In his early days as a high school teacher in Iran, Shariati founded the Islamic Students’ Association and was arrested several times for his activism. Receiving a scholarship to study in Paris, he worked with the French Iranologist, philosopher, and theologian Henri Corbin. As his advisor, Corbin oversaw Shariati’s thesis, a hagiography of a Sufi mystic. In 1960, Shariati began to read Frantz Fanon and translated an anthology of his work into Persian. Later he began a correspondence with Fanon about his ideas and criticized him for missing the role religion could play in anti-colonialist movements.

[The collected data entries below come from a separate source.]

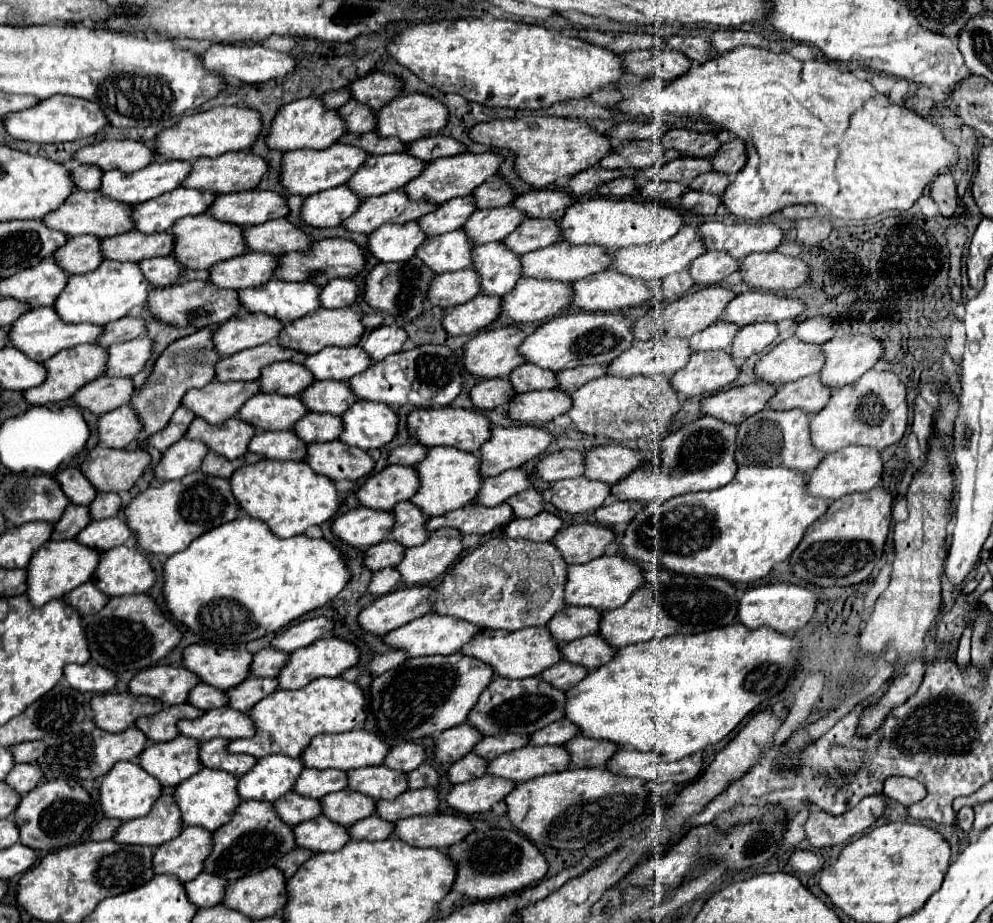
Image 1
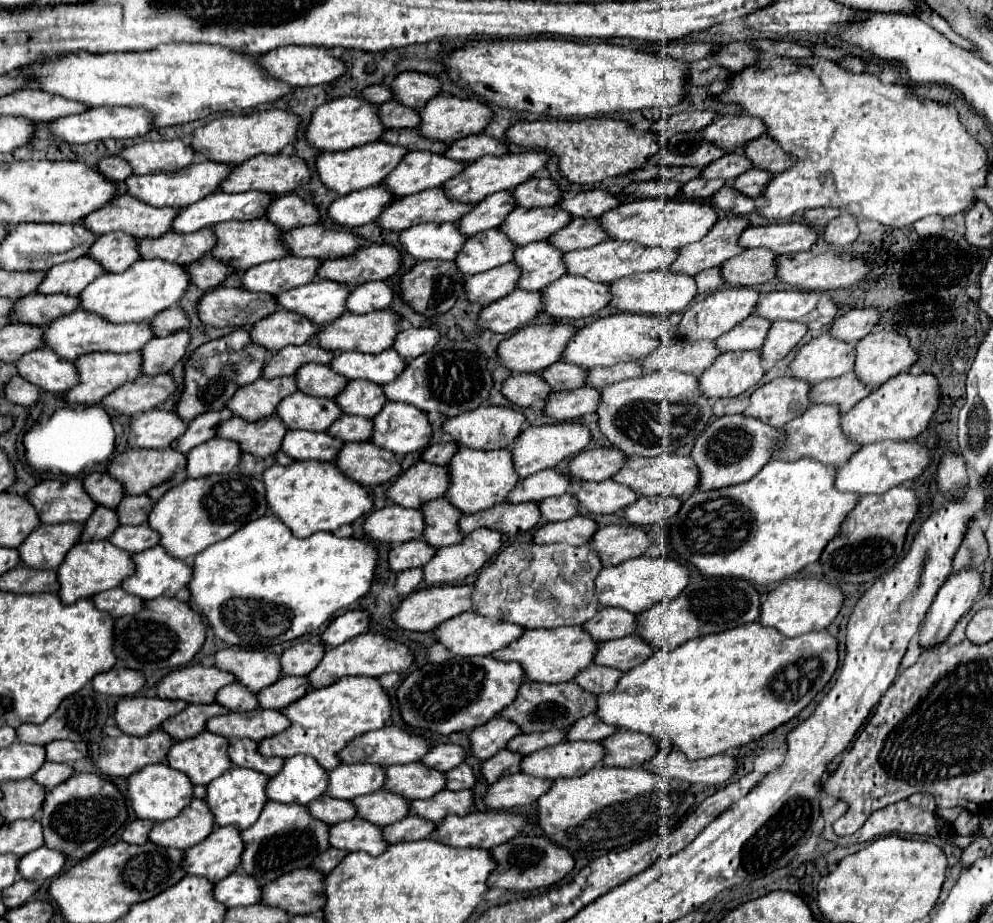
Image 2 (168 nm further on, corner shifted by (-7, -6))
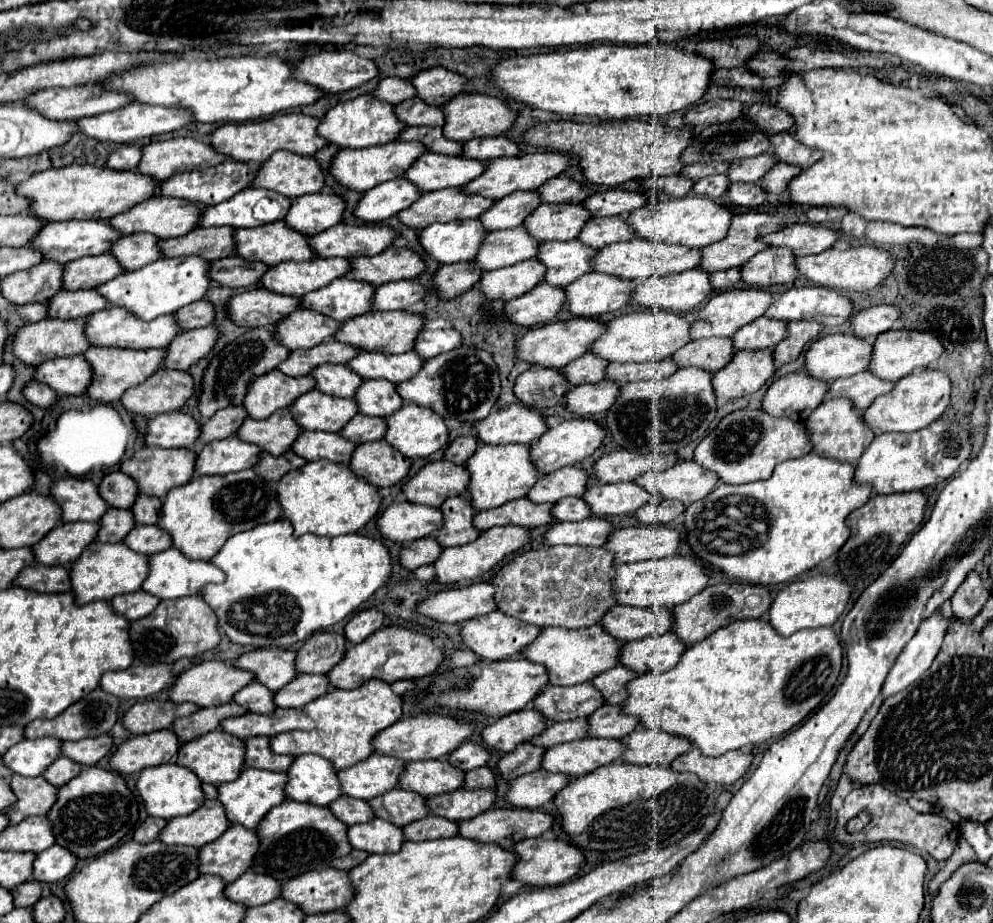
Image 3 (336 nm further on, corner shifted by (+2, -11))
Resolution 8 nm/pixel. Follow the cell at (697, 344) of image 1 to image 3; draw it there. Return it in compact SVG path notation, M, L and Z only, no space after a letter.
M760 316L754 322L740 328L732 336L732 342L736 350L762 350L762 348L766 350L774 348L774 344L778 344L780 338L784 336L786 336L786 322Z

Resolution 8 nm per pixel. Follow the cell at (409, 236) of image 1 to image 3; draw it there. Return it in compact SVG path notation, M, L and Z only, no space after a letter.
M454 220L446 224L430 224L418 234L422 250L440 264L474 260L484 238L478 220Z

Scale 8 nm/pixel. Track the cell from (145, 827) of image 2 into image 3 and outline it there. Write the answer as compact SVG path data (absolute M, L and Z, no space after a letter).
M146 818L144 824L134 830L132 840L134 840L134 842L140 842L140 844L154 842L156 836L158 836L158 832L164 828L164 824L166 824L166 820L160 820L160 818Z

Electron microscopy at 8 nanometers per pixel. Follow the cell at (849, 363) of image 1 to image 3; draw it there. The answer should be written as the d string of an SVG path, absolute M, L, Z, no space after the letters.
M892 328L888 332L882 332L870 352L870 364L868 372L872 372L880 380L896 382L914 370L924 370L932 362L938 360L942 354L942 344L930 334L930 332L920 332L920 330L908 330L908 328Z

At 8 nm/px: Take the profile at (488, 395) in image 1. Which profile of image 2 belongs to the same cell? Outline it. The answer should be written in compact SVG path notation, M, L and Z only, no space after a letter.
M513 373L503 383L503 395L517 407L533 407L545 403L551 387L539 373Z

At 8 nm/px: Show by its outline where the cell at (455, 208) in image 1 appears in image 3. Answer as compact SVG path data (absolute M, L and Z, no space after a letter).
M512 192L502 200L496 200L494 206L478 216L478 220L486 232L516 228L536 206L540 206L536 192Z

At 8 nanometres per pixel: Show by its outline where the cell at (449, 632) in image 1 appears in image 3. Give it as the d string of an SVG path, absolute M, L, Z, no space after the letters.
M500 610L488 612L486 616L478 616L474 620L466 620L460 628L460 636L462 636L462 644L472 650L476 656L480 656L482 660L504 660L504 658L514 658L520 654L520 650L524 646L528 646L536 636L538 636L540 628L530 626L530 624L520 624L520 620L512 620L510 616L504 616Z

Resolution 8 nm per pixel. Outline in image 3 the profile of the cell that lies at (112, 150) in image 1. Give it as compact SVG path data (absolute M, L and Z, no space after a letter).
M172 138L154 142L142 148L142 160L136 166L138 174L152 176L154 180L166 180L178 172L204 170L226 160L212 146L194 138Z

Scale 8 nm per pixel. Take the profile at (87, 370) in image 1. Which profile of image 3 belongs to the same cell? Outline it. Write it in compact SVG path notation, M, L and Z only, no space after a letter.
M88 348L84 352L86 362L92 368L92 382L86 388L86 396L96 402L114 402L124 390L144 382L162 364L164 350L124 350L124 348Z

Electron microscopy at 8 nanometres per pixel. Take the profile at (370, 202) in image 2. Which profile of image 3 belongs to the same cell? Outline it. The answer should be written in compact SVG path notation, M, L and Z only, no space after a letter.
M396 178L364 192L352 214L366 224L374 224L408 208L416 198L420 198L420 190L412 182Z

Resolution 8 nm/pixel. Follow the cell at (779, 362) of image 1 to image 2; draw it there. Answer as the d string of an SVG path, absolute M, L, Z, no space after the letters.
M821 335L821 337L815 337L811 339L809 343L805 343L797 357L793 359L791 363L791 375L797 377L797 379L803 379L807 383L819 383L819 381L825 381L825 379L831 379L831 377L841 377L849 371L853 371L855 367L855 345L853 343L845 343L841 339L833 339L831 335Z

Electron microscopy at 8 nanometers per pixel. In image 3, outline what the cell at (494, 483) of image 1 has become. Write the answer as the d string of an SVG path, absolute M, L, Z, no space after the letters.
M574 466L560 468L552 474L544 476L542 480L538 480L528 490L526 498L532 502L554 504L566 496L582 496L582 492L586 490L586 480L588 480L588 474L580 468L574 468Z

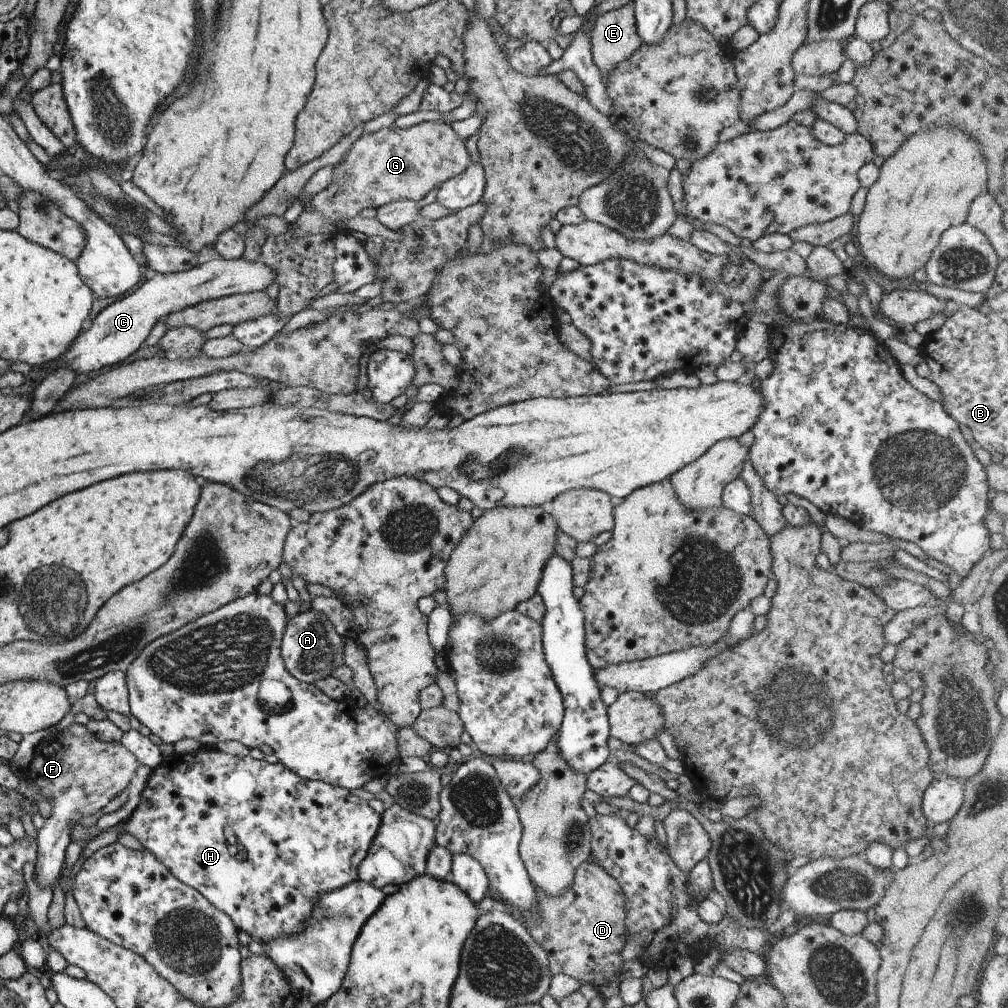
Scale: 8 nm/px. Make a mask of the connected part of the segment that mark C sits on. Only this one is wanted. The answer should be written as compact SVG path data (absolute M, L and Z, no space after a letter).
M213 258L189 270L175 273L154 273L131 294L123 296L103 308L93 320L87 320L81 332L70 342L67 351L61 354L54 366L69 368L76 374L95 374L101 368L123 362L127 356L141 347L156 322L169 314L189 308L211 299L223 298L237 293L265 290L275 279L275 272L261 260L225 260Z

Shariati returned to Iran profoundly influenced by his experiences in Paris and quickly grew in popularity among Iran’s youth. His fiery speeches on social justice and the need to return to an “authentic,” purist version of Shia Islam quickly turned into small illegal booklets that circulated among the religious intellectuals of the period. To many young Iranians of the 1970s, his version of Islam looked “modern“ and a viable alternative to Marxism, then popular among secular intellectuals.
Shortly after his return to Iran in 1964, Shariati was jailed. A few months into his jail sentence, he managed to convince the Iranian secret police, SAVAK, to release him on the grounds that he was a danger only to Marxism, not the Shah’s regime. While he did indeed argue against Marxism, his own writings were heavily influenced by Marxist ideas.
In the years leading up to the Revolution, Shariati was probably the most influential public intellectual in Iran. He died in the UK in 1977 at the age of 43.